Luke tells the true story (Luke 7) of Jesus having dinner at the house of one of the religious leaders. While there, a woman comes in. Not just any woman…THAT woman. Her ill reputation around town should have kept her from entering this respectable house. But she wasn’t concerned with what others thought. She began to wash his feet with her tears, kissed them, and poured perfume over them.
The pharisee Simon thought to himself that if Jesus were really a prophet, he would know what kind of a woman this was, and presumably would send her away with disdain. Jesus tells Simon about a moneylender who forgave two men their debts, one who owed much money and another who owed less. Jesus asked Simon which man would love the moneylender more, the one who owed much or the one who owed little. Simon correctly answered, the one who owed much. Jesus responded that this same woman who came to worship him and wash his feet showed him much love while Simon who was the host showed him little.
Jesus concludes that those who are forgiven much love much but those who are forgiven little love little. Then he forgave the woman of her sins. And when the guests murmured about this, he helped her faith again by saying, “Your faith has saved you; go in peace” (Luke 7:50).
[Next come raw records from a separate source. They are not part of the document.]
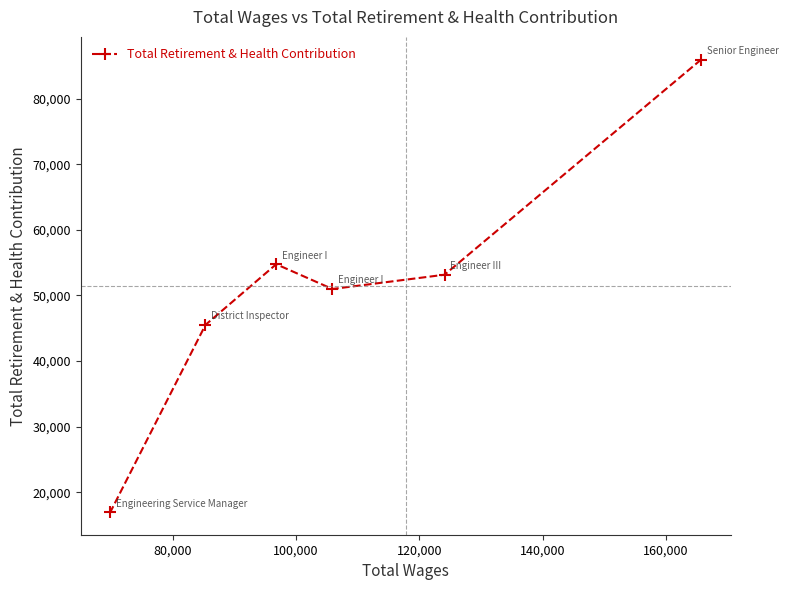

What is the minimum value shown in the chart?

16995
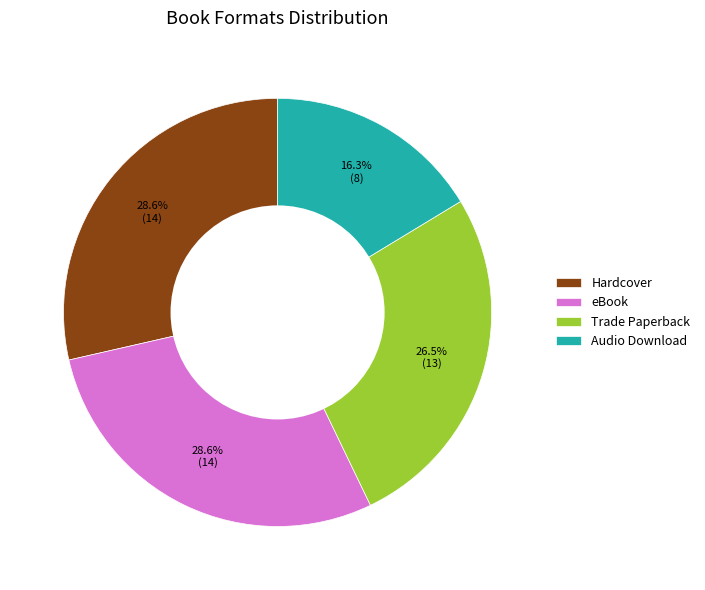

Does Audio Download represent more than half of the total?

No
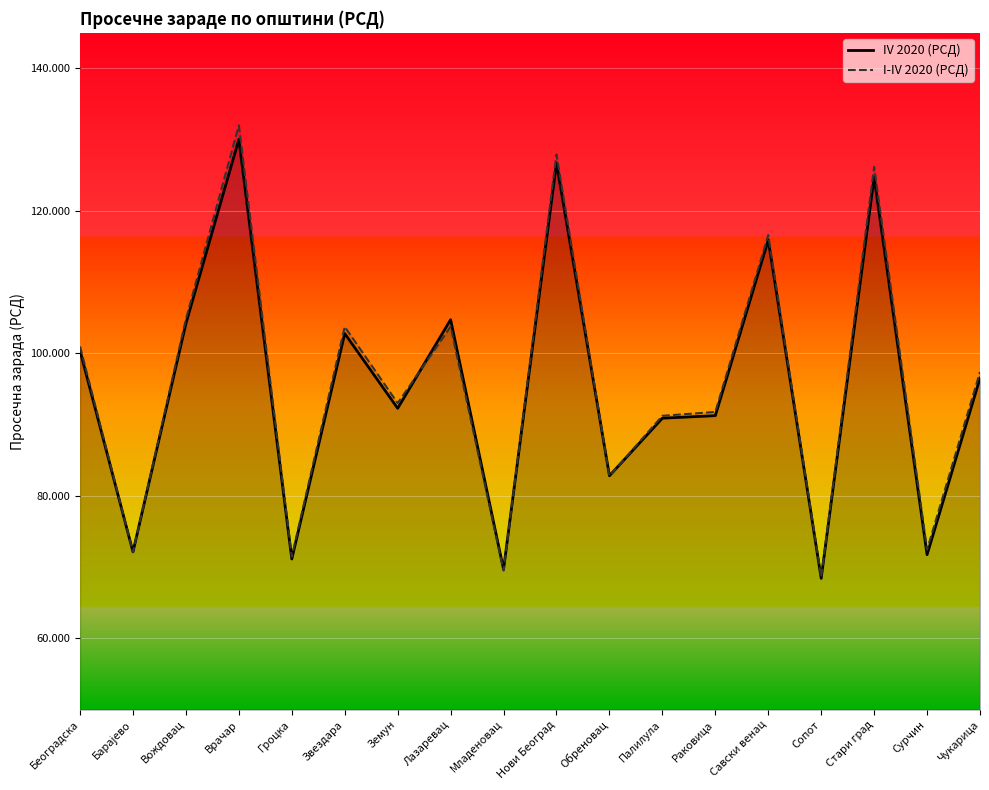

Reading right to left, list all the values displayed in this chart.

IV 2020 (РСД): Чукарица=96532	Сурчин=71765	Стари град=124743	Сопот=68436	Савски венац=115918	Раковица=91272	Палилула=90916	Обреновац=82835	Нови Београд=126735	Младеновац=69711	Лазаревац=104744	Земун=92303	Звездара=102802	Гроцка=71151	Врачар=130056	Вождовац=104199	Барајево=72151	Београдска=100375
I-IV 2020 (РСД): Чукарица=97406	Сурчин=72447	Стари град=126190	Сопот=68586	Савски венац=116615	Раковица=91790	Палилула=91249	Обреновац=82783	Нови Београд=127932	Младеновац=69535	Лазаревац=103764	Земун=93024	Звездара=103744	Гроцка=71479	Врачар=132029	Вождовац=104813	Барајево=72112	Београдска=100983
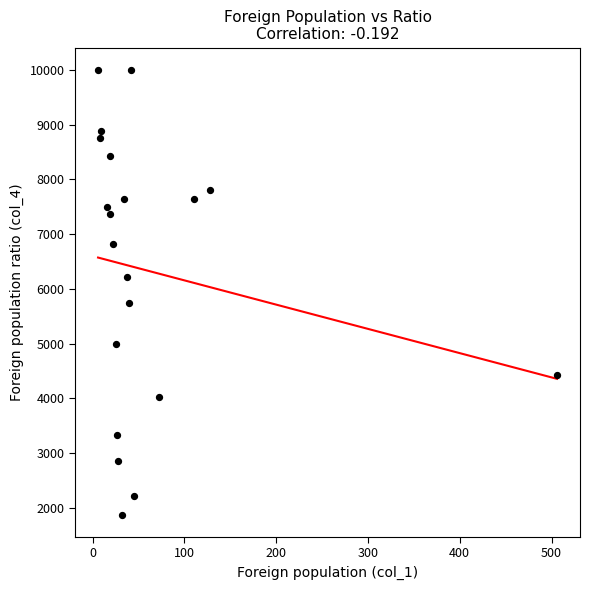

What Y value in the scatter plot is closest to 5937?

5750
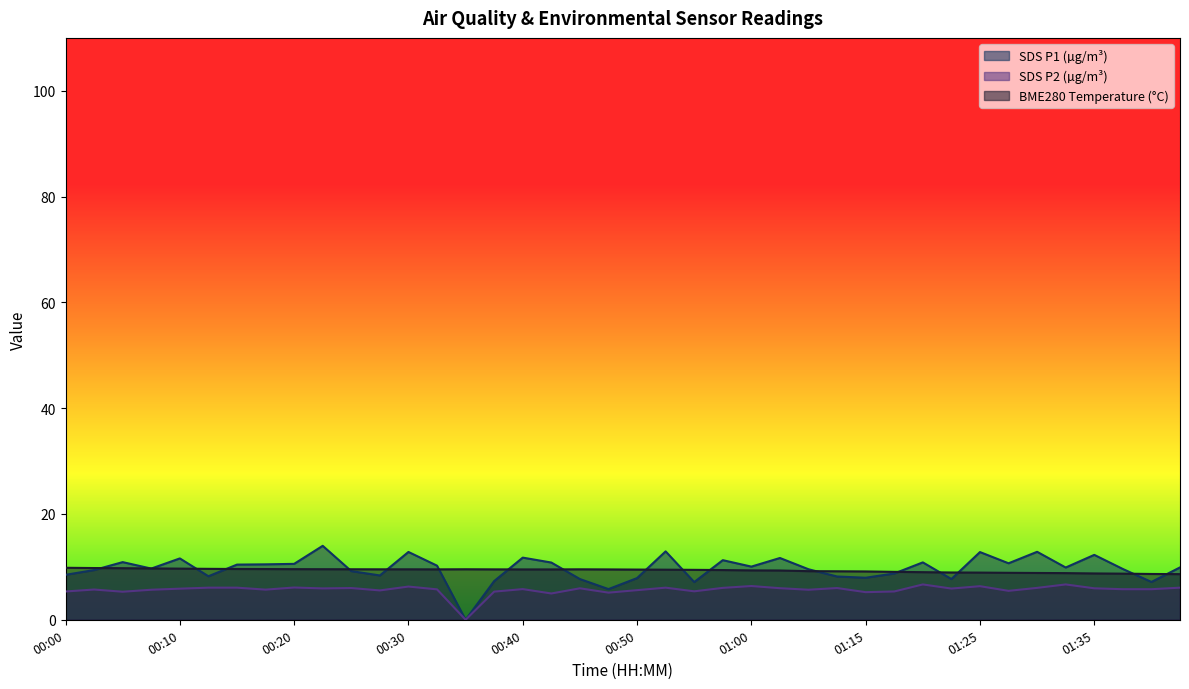

Where is the first local maximum for SDS_P1?

00:05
If you had been a guest that evening, what would you thought as you walked home? Maybe like Simon, you would have remarked at the shameful woman who interrupted this special event. Or maybe you would have left amazed at the humility and love shown by the woman you had earlier judged. Or would you have left with a sense of awe and wonder about a man who could forgive sins, even THOSE sins?
As I leave this story, I think about how very large a pile of debt was created by my own wrongdoings. How about you? Perhaps in our eyes, it has become all past events, washed away and forgotten. In one sense, that’s true. When we confess our sins, Jesus forgives them and casts them away, remembering them no more. But I wonder, if we truly remembered each day how great a debt was forgiven, would we respond more like that woman whose only motivation and driving ambition was to worship the one who forgave her? How it would affect our daily worship if we remembered how great the grace was that washed over us. Maybe it would drive us to an authentic worship based on great love, not Sunday habits and rituals.
It’s the battle we all face: the shame of falling short, of not measuring up, of pursuing self in place of pursuing God. There is no self-cure; only the repentant heart that invites the forgiveness of Jesus. But sometimes we believe the lie instead of the truth. The lie says, “You’ve battled this sin all your life; you can’t overcome it.” The lie says, “You’re not worthy.” The only way to fight the lies is to take up the truth – God’s faithful promise of grace and peace that come from a repentant heart. Shame has no power over a heart fully given to God for this is what he promises:
“Seek the Lord while he may be found; call upon him while he is near; let the wicked forsake his way, and the unrighteous man his thoughts; let him return to the Lord, that he may have compassion on him, and to our God, for he will abundantly pardon” (Isaiah 55:6–7).
“If we confess our sins, he is faithful and just to forgive us our sins and to cleanse us from all unrighteousness” (1 John 1:9).
“Everyone who believes in him receives forgiveness of sins through his name” (Acts 10:43).
Worship is not adherence to a set of dos and don’ts. It’s not a ritual of dressing up and going to church. True worship is going to Jesus full of love and gratitude wherever you find him, any time of any day. It is the deep acknowledgment that we are sinners in need of a gracious Savior, the only one who can pronounce peace upon our soul.
Confess. Receive forgiveness. Worship fully. Go in peace.